Data shown –
━━━━━━━━━━━━━━━━━━━━

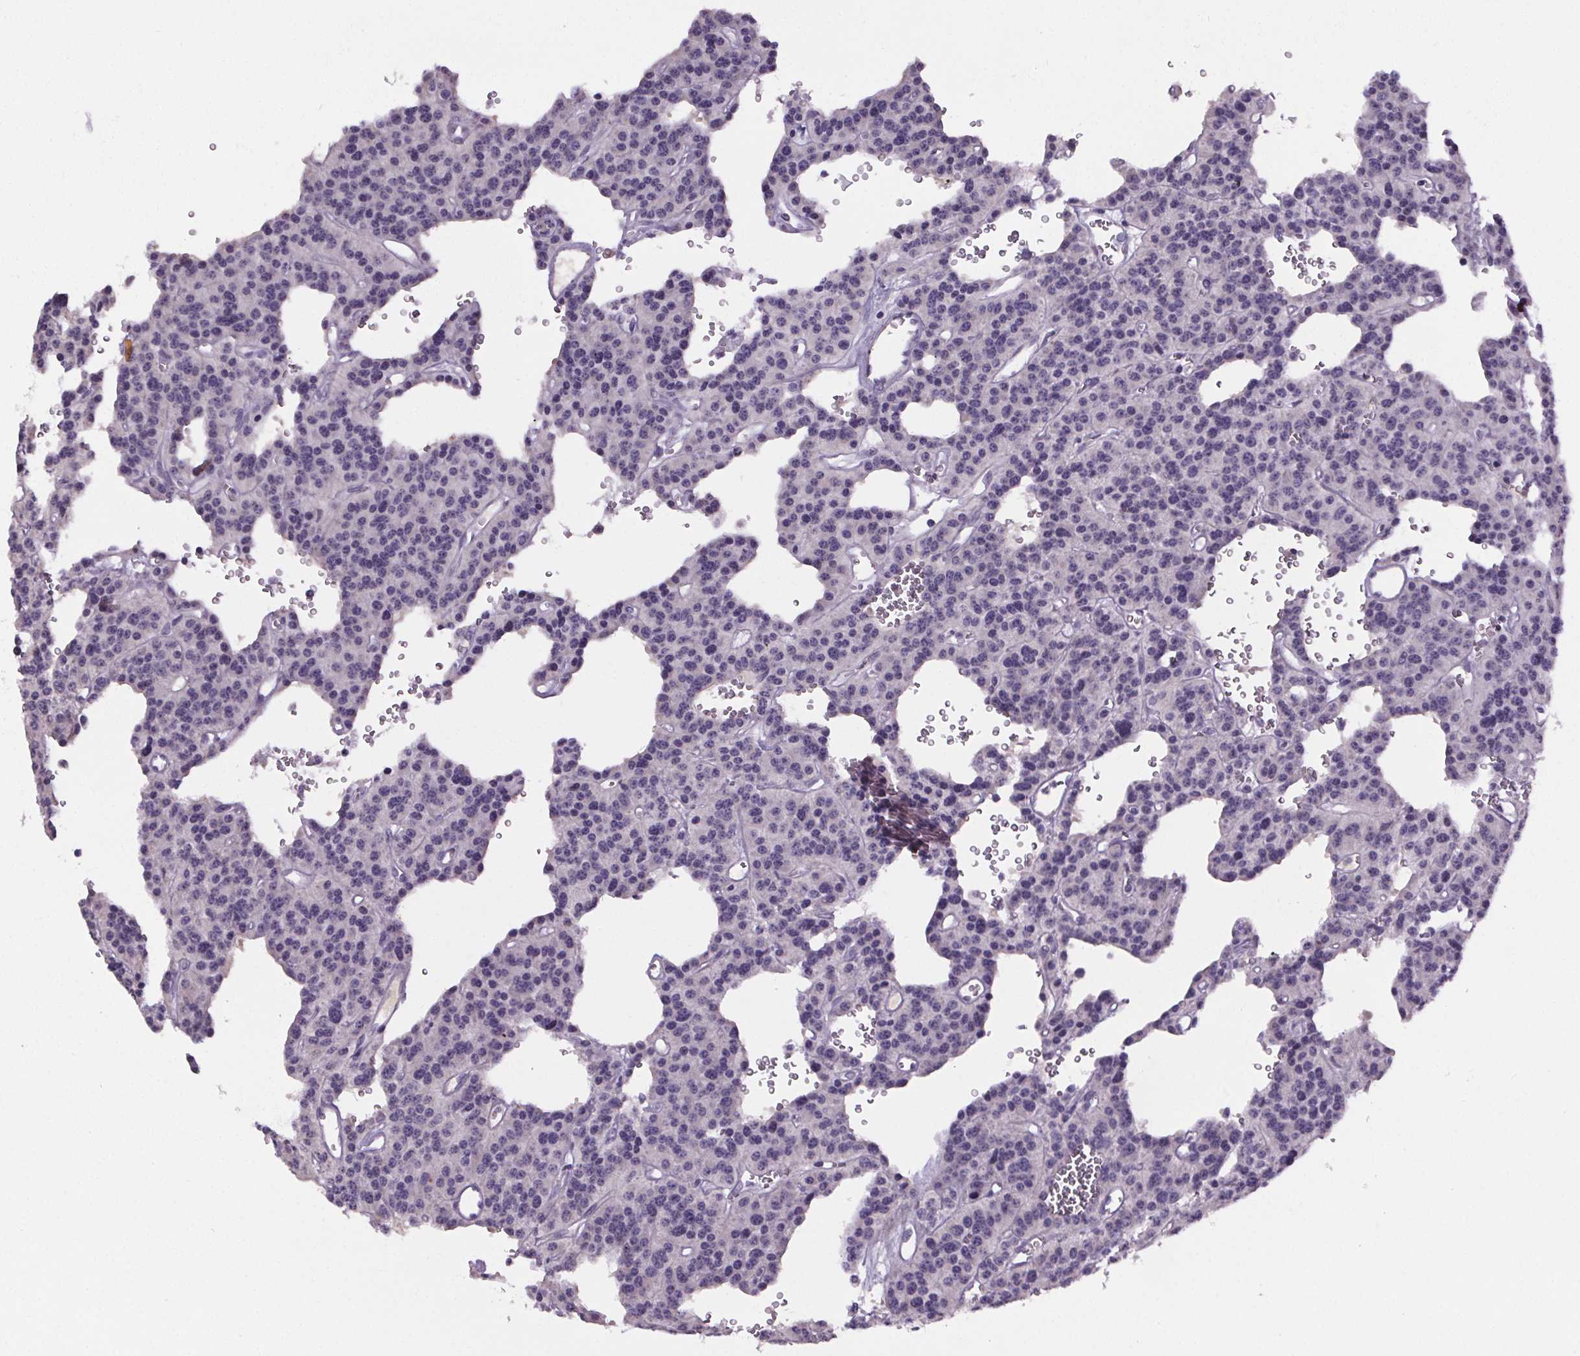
{"staining": {"intensity": "negative", "quantity": "none", "location": "none"}, "tissue": "carcinoid", "cell_type": "Tumor cells", "image_type": "cancer", "snomed": [{"axis": "morphology", "description": "Carcinoid, malignant, NOS"}, {"axis": "topography", "description": "Lung"}], "caption": "Immunohistochemical staining of carcinoid demonstrates no significant staining in tumor cells.", "gene": "CUBN", "patient": {"sex": "female", "age": 71}}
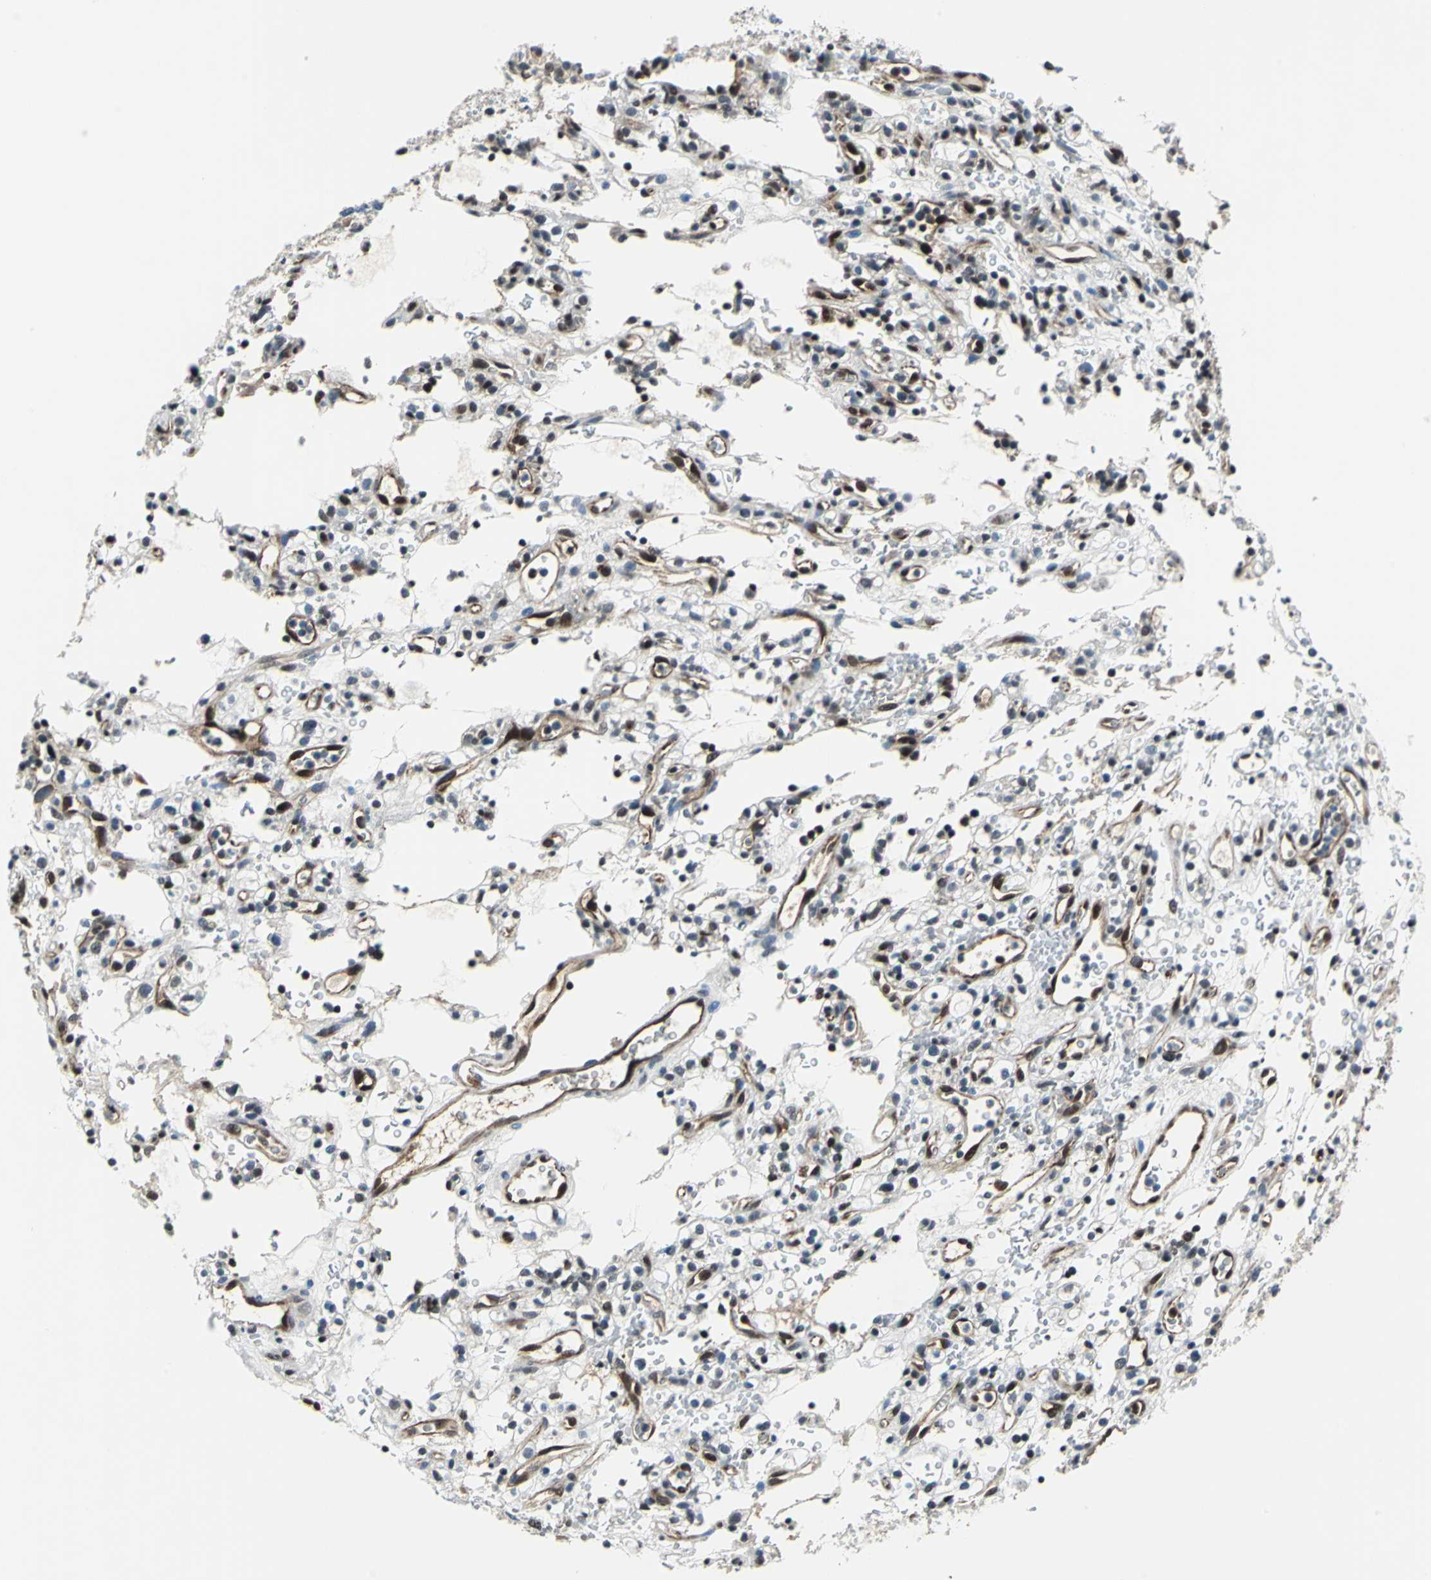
{"staining": {"intensity": "negative", "quantity": "none", "location": "none"}, "tissue": "renal cancer", "cell_type": "Tumor cells", "image_type": "cancer", "snomed": [{"axis": "morphology", "description": "Normal tissue, NOS"}, {"axis": "morphology", "description": "Adenocarcinoma, NOS"}, {"axis": "topography", "description": "Kidney"}], "caption": "Tumor cells are negative for protein expression in human renal cancer (adenocarcinoma). (Brightfield microscopy of DAB (3,3'-diaminobenzidine) immunohistochemistry at high magnification).", "gene": "POLR3K", "patient": {"sex": "female", "age": 72}}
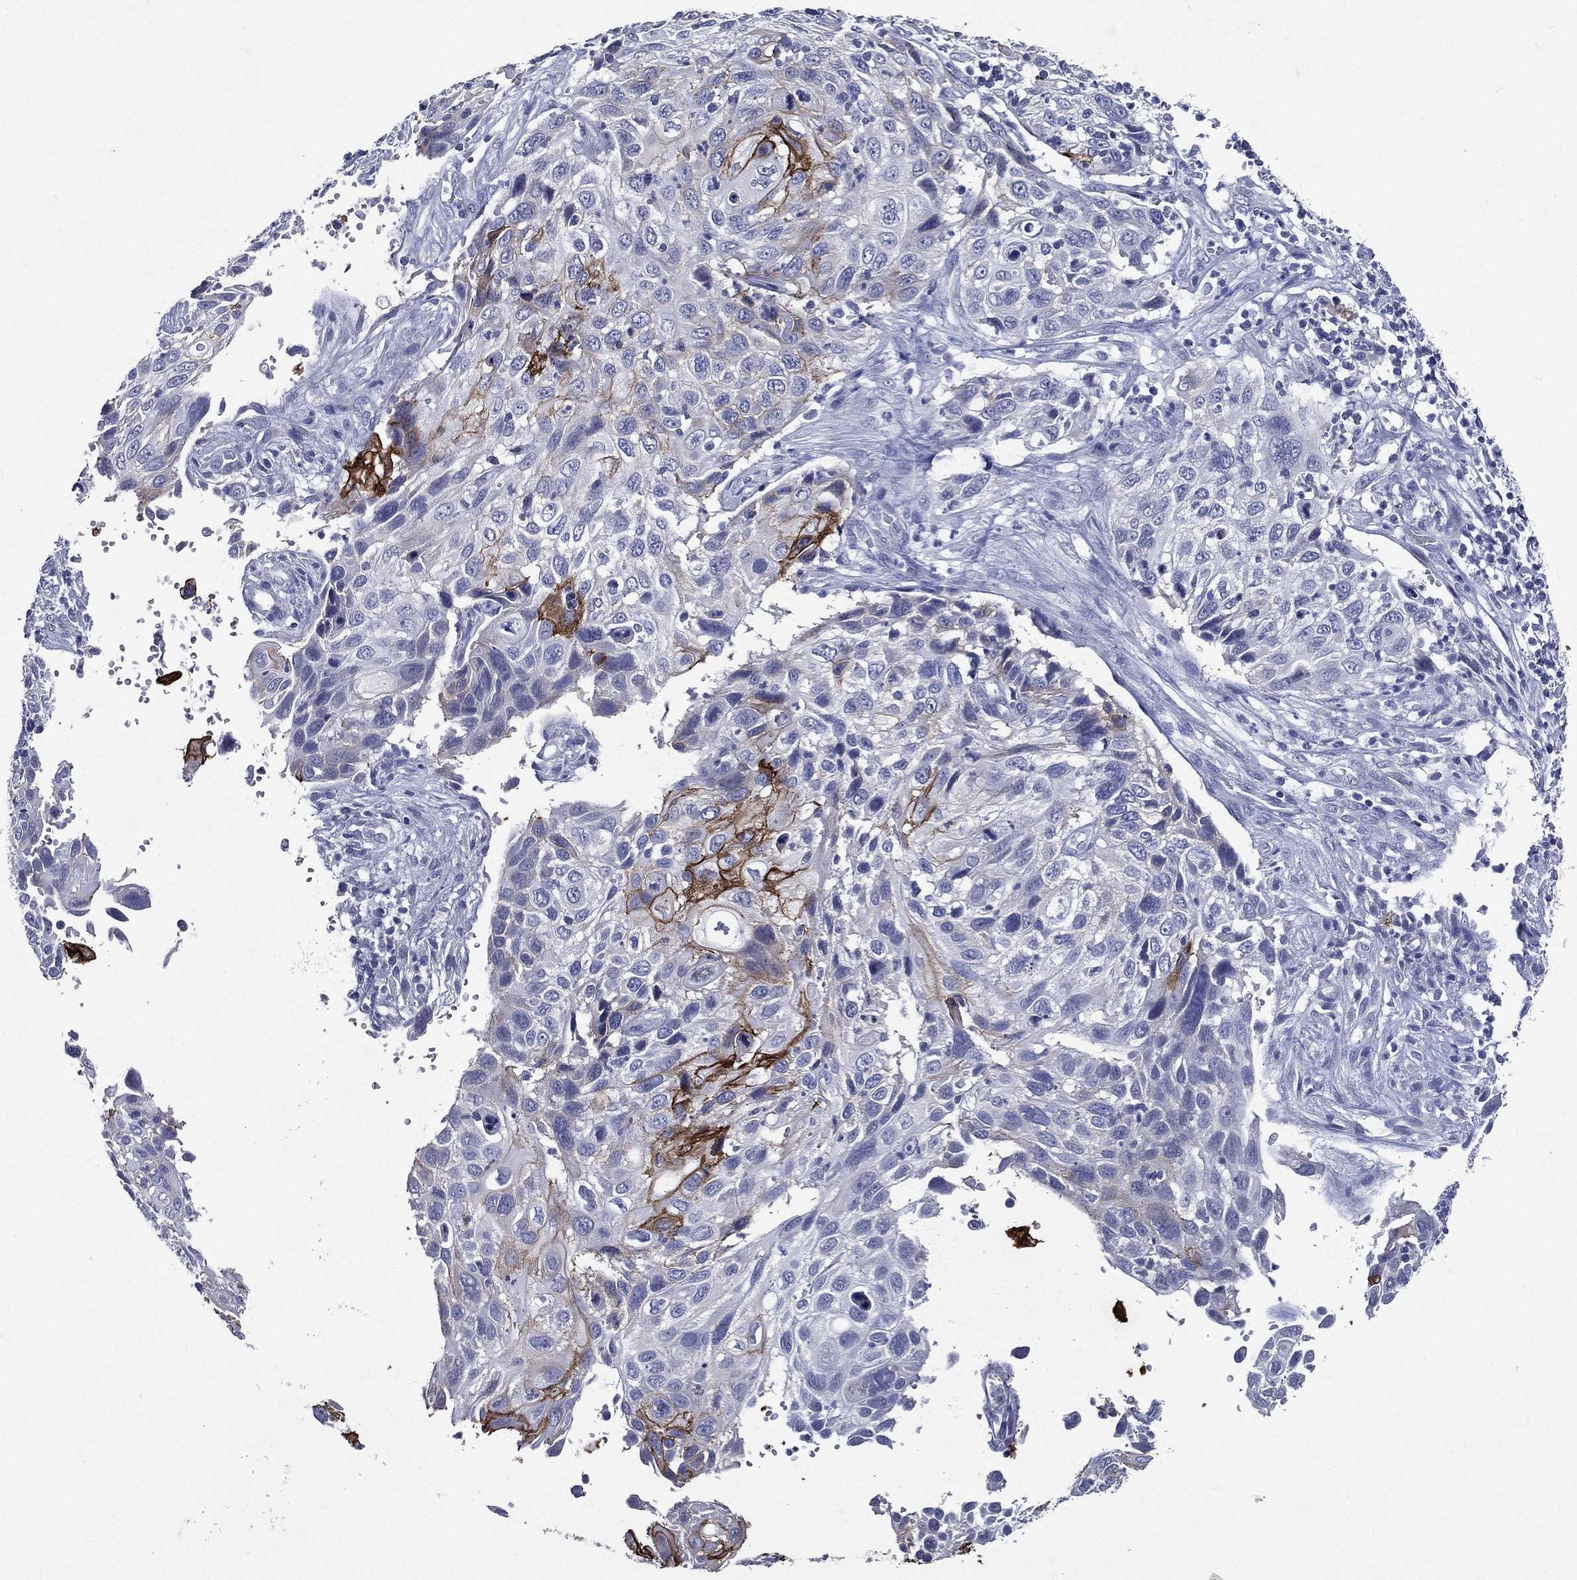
{"staining": {"intensity": "strong", "quantity": "<25%", "location": "cytoplasmic/membranous"}, "tissue": "cervical cancer", "cell_type": "Tumor cells", "image_type": "cancer", "snomed": [{"axis": "morphology", "description": "Squamous cell carcinoma, NOS"}, {"axis": "topography", "description": "Cervix"}], "caption": "IHC photomicrograph of neoplastic tissue: human cervical squamous cell carcinoma stained using immunohistochemistry displays medium levels of strong protein expression localized specifically in the cytoplasmic/membranous of tumor cells, appearing as a cytoplasmic/membranous brown color.", "gene": "TGM1", "patient": {"sex": "female", "age": 70}}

━━━━━━━━━━━━━━━━━━━━

Exercise description – An exact copy of the listing is required, excluding any pictures.

Response to the exercise –
{"staining": {"intensity": "negative", "quantity": "none", "location": "none"}, "tissue": "carcinoid", "cell_type": "Tumor cells", "image_type": "cancer", "snomed": [{"axis": "morphology", "description": "Carcinoid, malignant, NOS"}, {"axis": "topography", "description": "Lung"}], "caption": "Immunohistochemical staining of carcinoid demonstrates no significant staining in tumor cells.", "gene": "CUBN", "patient": {"sex": "female", "age": 71}}
{"staining": {"intensity": "negative", "quantity": "none", "location": "none"}, "tissue": "renal cancer", "cell_type": "Tumor cells", "image_type": "cancer", "snomed": [{"axis": "morphology", "description": "Normal tissue, NOS"}, {"axis": "morphology", "description": "Adenocarcinoma, NOS"}, {"axis": "topography", "description": "Kidney"}], "caption": "Tumor cells are negative for protein expression in human renal cancer (adenocarcinoma). (Brightfield microscopy of DAB (3,3'-diaminobenzidine) immunohistochemistry at high magnification).", "gene": "POLR3K", "patient": {"sex": "female", "age": 72}}
{"staining": {"intensity": "strong", "quantity": "<25%", "location": "cytoplasmic/membranous"}, "tissue": "cervical cancer", "cell_type": "Tumor cells", "image_type": "cancer", "snomed": [{"axis": "morphology", "description": "Squamous cell carcinoma, NOS"}, {"axis": "topography", "description": "Cervix"}], "caption": "IHC photomicrograph of neoplastic tissue: human cervical squamous cell carcinoma stained using immunohistochemistry displays medium levels of strong protein expression localized specifically in the cytoplasmic/membranous of tumor cells, appearing as a cytoplasmic/membranous brown color.", "gene": "TGM1", "patient": {"sex": "female", "age": 70}}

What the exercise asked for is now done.